--- Work required ---
Once the pictures are set aside, transcribe each line of the listing exactly.

--- Collected data ---
<<<<

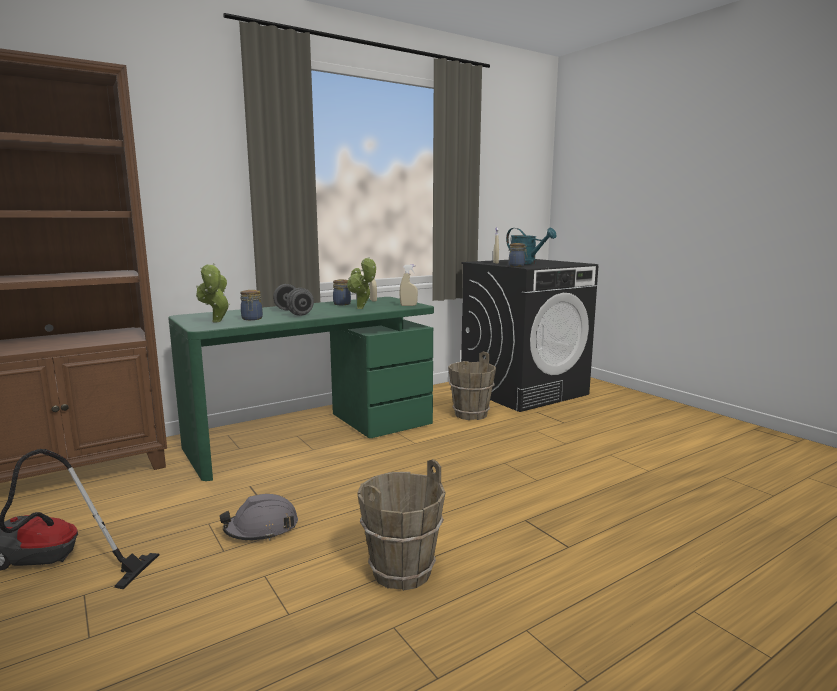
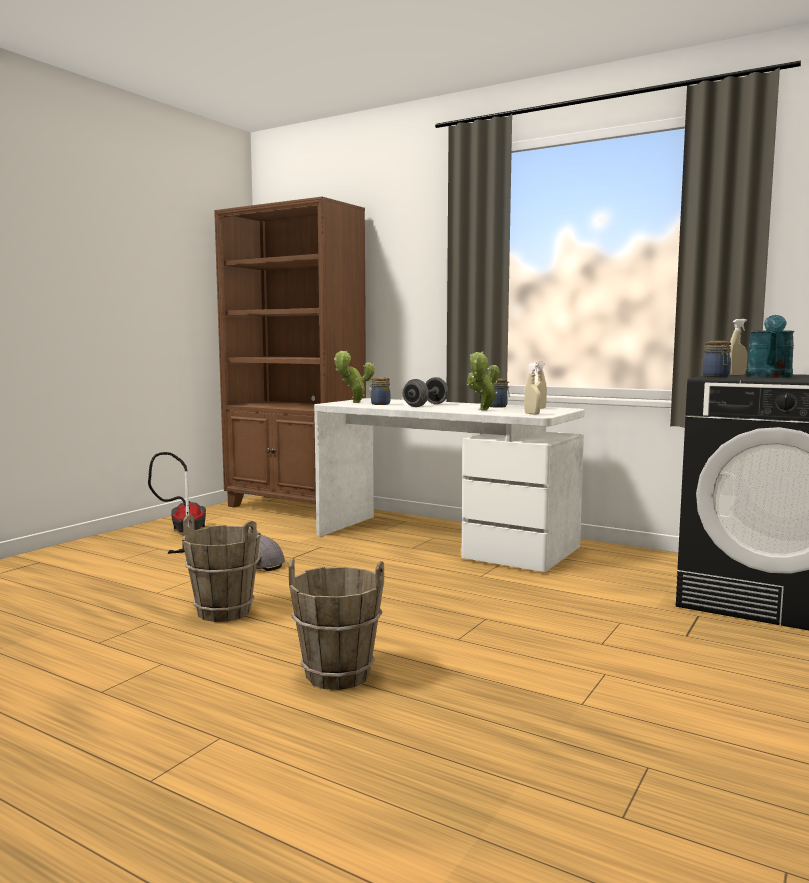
camera: 65 degrees right, 5 degrees down
(313, 435) = (443, 541): green desk -> white desk
(470, 414) = (613, 584): brown bucket -> brown bucket (337, 674)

>>>>

--- Written response ---
camera: 65 degrees right, 5 degrees down
(313, 435) = (443, 541): green desk -> white desk
(470, 414) = (613, 584): brown bucket -> brown bucket (337, 674)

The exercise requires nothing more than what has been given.